● **ASSIGNED TASK**:
From the line that contains "NEW PALTZ NY" down to the last line of the data below, transcribe every line exactly.

(Recorded data)
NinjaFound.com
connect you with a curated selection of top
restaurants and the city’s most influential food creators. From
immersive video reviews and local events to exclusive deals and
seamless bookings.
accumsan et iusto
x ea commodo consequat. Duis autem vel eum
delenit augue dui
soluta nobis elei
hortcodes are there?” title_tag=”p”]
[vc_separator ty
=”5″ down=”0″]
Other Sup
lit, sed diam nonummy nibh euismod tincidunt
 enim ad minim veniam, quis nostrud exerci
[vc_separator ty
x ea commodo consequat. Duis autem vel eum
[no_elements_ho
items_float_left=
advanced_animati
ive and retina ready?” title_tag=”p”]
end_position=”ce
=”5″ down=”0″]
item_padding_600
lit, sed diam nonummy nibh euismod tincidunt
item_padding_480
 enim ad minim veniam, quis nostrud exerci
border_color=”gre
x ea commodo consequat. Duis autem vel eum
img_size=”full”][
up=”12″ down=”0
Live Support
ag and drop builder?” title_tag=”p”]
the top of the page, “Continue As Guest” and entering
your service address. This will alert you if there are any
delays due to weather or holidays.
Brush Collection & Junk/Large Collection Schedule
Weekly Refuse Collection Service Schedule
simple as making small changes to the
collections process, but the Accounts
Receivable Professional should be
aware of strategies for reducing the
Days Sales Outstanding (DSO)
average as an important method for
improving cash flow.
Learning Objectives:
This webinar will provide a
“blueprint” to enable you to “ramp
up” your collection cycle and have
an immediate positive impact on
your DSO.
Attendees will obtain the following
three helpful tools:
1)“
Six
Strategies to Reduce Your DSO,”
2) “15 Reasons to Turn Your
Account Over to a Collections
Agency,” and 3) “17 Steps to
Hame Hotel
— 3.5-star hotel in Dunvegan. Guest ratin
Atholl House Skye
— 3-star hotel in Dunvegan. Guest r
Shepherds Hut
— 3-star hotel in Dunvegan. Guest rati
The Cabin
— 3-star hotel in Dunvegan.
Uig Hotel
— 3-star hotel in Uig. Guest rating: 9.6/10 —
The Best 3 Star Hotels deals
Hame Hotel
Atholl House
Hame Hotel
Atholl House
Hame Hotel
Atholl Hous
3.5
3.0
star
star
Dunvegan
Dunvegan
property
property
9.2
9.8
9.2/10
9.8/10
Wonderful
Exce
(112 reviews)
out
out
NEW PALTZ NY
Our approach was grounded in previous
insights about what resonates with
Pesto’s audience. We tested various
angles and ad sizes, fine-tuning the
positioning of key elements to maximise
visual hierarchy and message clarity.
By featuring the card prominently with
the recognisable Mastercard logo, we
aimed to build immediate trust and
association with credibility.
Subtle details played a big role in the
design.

● **RESPONSE AREA**:
NEW PALTZ NY
Our approach was grounded in previous
insights about what resonates with
Pesto’s audience. We tested various
angles and ad sizes, fine-tuning the
positioning of key elements to maximise
visual hierarchy and message clarity.
By featuring the card prominently with
the recognisable Mastercard logo, we
aimed to build immediate trust and
association with credibility.
Subtle details played a big role in the
design.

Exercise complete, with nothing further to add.